**Goal of the exercise**
Please transcribe the listing below in full and word for word, without its pictures.

**Data provided**
*** Block opens ***
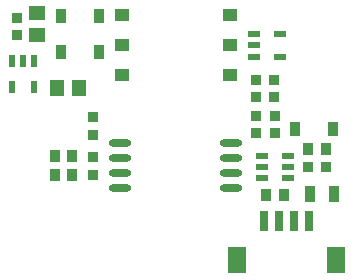
<source format=gbr>
G04 #@! TF.GenerationSoftware,KiCad,Pcbnew,6.0.0-rc1-unknown-5edf350~66~ubuntu18.10.1*
G04 #@! TF.CreationDate,2019-02-07T09:47:30-05:00
G04 #@! TF.ProjectId,current_sensor,63757272-656e-4745-9f73-656e736f722e,rev?*
G04 #@! TF.SameCoordinates,Original*
G04 #@! TF.FileFunction,Paste,Top*
G04 #@! TF.FilePolarity,Positive*
%FSLAX46Y46*%
G04 Gerber Fmt 4.6, Leading zero omitted, Abs format (unit mm)*
G04 Created by KiCad (PCBNEW 6.0.0-rc1-unknown-5edf350~66~ubuntu18.10.1) date 2019-02-07 09:47:30*
%MOMM*%
%LPD*%
G04 APERTURE LIST*
%ADD10R,0.900000X1.200000*%
%ADD11R,0.850000X1.000000*%
%ADD12R,0.950000X1.450000*%
%ADD13R,0.900000X0.950000*%
%ADD14R,0.700000X1.800000*%
%ADD15R,1.600000X2.200000*%
%ADD16R,1.100000X0.600000*%
%ADD17R,1.300000X1.100000*%
%ADD18R,0.950000X0.900000*%
%ADD19R,1.450000X1.150000*%
%ADD20R,1.150000X1.450000*%
%ADD21O,1.950000X0.600000*%
%ADD22R,0.600000X1.100000*%
G04 APERTURE END LIST*
D10*
X150500000Y-76900000D03*
X147300000Y-76900000D03*
D11*
X166150000Y-89000000D03*
X164650000Y-89000000D03*
D12*
X168400000Y-88900000D03*
X170400000Y-88900000D03*
D10*
X167100000Y-83400000D03*
X170300000Y-83400000D03*
D13*
X169750000Y-86600000D03*
X168250000Y-86600000D03*
D14*
X164525000Y-91200000D03*
X165775000Y-91200000D03*
X167025000Y-91200000D03*
X168275000Y-91200000D03*
D15*
X162175000Y-94500000D03*
X170625000Y-94500000D03*
D16*
X164300000Y-85650000D03*
X164300000Y-87550000D03*
X164300000Y-86600000D03*
X166500000Y-87550000D03*
X166500000Y-85650000D03*
X166500000Y-86600000D03*
D17*
X161570000Y-78840000D03*
X161570000Y-76300000D03*
X161570000Y-73760000D03*
X152430000Y-73760000D03*
X152430000Y-76300000D03*
X152430000Y-78840000D03*
D18*
X163800000Y-82250000D03*
X163800000Y-83750000D03*
X150000000Y-83850000D03*
X150000000Y-82350000D03*
X150000000Y-87250000D03*
X150000000Y-85750000D03*
X143600000Y-75450000D03*
X143600000Y-73950000D03*
D13*
X163850000Y-80700000D03*
X165350000Y-80700000D03*
X165350000Y-79200000D03*
X163850000Y-79200000D03*
D18*
X165400000Y-82250000D03*
X165400000Y-83750000D03*
D19*
X145300000Y-73600000D03*
X145300000Y-75400000D03*
D20*
X147000000Y-79900000D03*
X148800000Y-79900000D03*
D11*
X168250000Y-85100000D03*
X169750000Y-85100000D03*
X148250000Y-87300000D03*
X146750000Y-87300000D03*
X148250000Y-85700000D03*
X146750000Y-85700000D03*
D21*
X152300000Y-84595000D03*
X152300000Y-85865000D03*
X152300000Y-87135000D03*
X152300000Y-88405000D03*
X161700000Y-88405000D03*
X161700000Y-87135000D03*
X161700000Y-85865000D03*
X161700000Y-84595000D03*
D10*
X147300000Y-73800000D03*
X150500000Y-73800000D03*
D22*
X145050000Y-79800000D03*
X143150000Y-79800000D03*
X144100000Y-77600000D03*
X143150000Y-77600000D03*
X145050000Y-77600000D03*
D16*
X163600000Y-75350000D03*
X163600000Y-77250000D03*
X163600000Y-76300000D03*
X165800000Y-77250000D03*
X165800000Y-75350000D03*
M02*

</source>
*** Block closes ***
**Result for this task**
<source format=gbr>
G04 #@! TF.GenerationSoftware,KiCad,Pcbnew,6.0.0-rc1-unknown-5edf350~66~ubuntu18.10.1*
G04 #@! TF.CreationDate,2019-02-07T09:47:30-05:00
G04 #@! TF.ProjectId,current_sensor,63757272-656e-4745-9f73-656e736f722e,rev?*
G04 #@! TF.SameCoordinates,Original*
G04 #@! TF.FileFunction,Paste,Top*
G04 #@! TF.FilePolarity,Positive*
%FSLAX46Y46*%
G04 Gerber Fmt 4.6, Leading zero omitted, Abs format (unit mm)*
G04 Created by KiCad (PCBNEW 6.0.0-rc1-unknown-5edf350~66~ubuntu18.10.1) date 2019-02-07 09:47:30*
%MOMM*%
%LPD*%
G04 APERTURE LIST*
%ADD10R,0.900000X1.200000*%
%ADD11R,0.850000X1.000000*%
%ADD12R,0.950000X1.450000*%
%ADD13R,0.900000X0.950000*%
%ADD14R,0.700000X1.800000*%
%ADD15R,1.600000X2.200000*%
%ADD16R,1.100000X0.600000*%
%ADD17R,1.300000X1.100000*%
%ADD18R,0.950000X0.900000*%
%ADD19R,1.450000X1.150000*%
%ADD20R,1.150000X1.450000*%
%ADD21O,1.950000X0.600000*%
%ADD22R,0.600000X1.100000*%
G04 APERTURE END LIST*
D10*
X150500000Y-76900000D03*
X147300000Y-76900000D03*
D11*
X166150000Y-89000000D03*
X164650000Y-89000000D03*
D12*
X168400000Y-88900000D03*
X170400000Y-88900000D03*
D10*
X167100000Y-83400000D03*
X170300000Y-83400000D03*
D13*
X169750000Y-86600000D03*
X168250000Y-86600000D03*
D14*
X164525000Y-91200000D03*
X165775000Y-91200000D03*
X167025000Y-91200000D03*
X168275000Y-91200000D03*
D15*
X162175000Y-94500000D03*
X170625000Y-94500000D03*
D16*
X164300000Y-85650000D03*
X164300000Y-87550000D03*
X164300000Y-86600000D03*
X166500000Y-87550000D03*
X166500000Y-85650000D03*
X166500000Y-86600000D03*
D17*
X161570000Y-78840000D03*
X161570000Y-76300000D03*
X161570000Y-73760000D03*
X152430000Y-73760000D03*
X152430000Y-76300000D03*
X152430000Y-78840000D03*
D18*
X163800000Y-82250000D03*
X163800000Y-83750000D03*
X150000000Y-83850000D03*
X150000000Y-82350000D03*
X150000000Y-87250000D03*
X150000000Y-85750000D03*
X143600000Y-75450000D03*
X143600000Y-73950000D03*
D13*
X163850000Y-80700000D03*
X165350000Y-80700000D03*
X165350000Y-79200000D03*
X163850000Y-79200000D03*
D18*
X165400000Y-82250000D03*
X165400000Y-83750000D03*
D19*
X145300000Y-73600000D03*
X145300000Y-75400000D03*
D20*
X147000000Y-79900000D03*
X148800000Y-79900000D03*
D11*
X168250000Y-85100000D03*
X169750000Y-85100000D03*
X148250000Y-87300000D03*
X146750000Y-87300000D03*
X148250000Y-85700000D03*
X146750000Y-85700000D03*
D21*
X152300000Y-84595000D03*
X152300000Y-85865000D03*
X152300000Y-87135000D03*
X152300000Y-88405000D03*
X161700000Y-88405000D03*
X161700000Y-87135000D03*
X161700000Y-85865000D03*
X161700000Y-84595000D03*
D10*
X147300000Y-73800000D03*
X150500000Y-73800000D03*
D22*
X145050000Y-79800000D03*
X143150000Y-79800000D03*
X144100000Y-77600000D03*
X143150000Y-77600000D03*
X145050000Y-77600000D03*
D16*
X163600000Y-75350000D03*
X163600000Y-77250000D03*
X163600000Y-76300000D03*
X165800000Y-77250000D03*
X165800000Y-75350000D03*
M02*

</source>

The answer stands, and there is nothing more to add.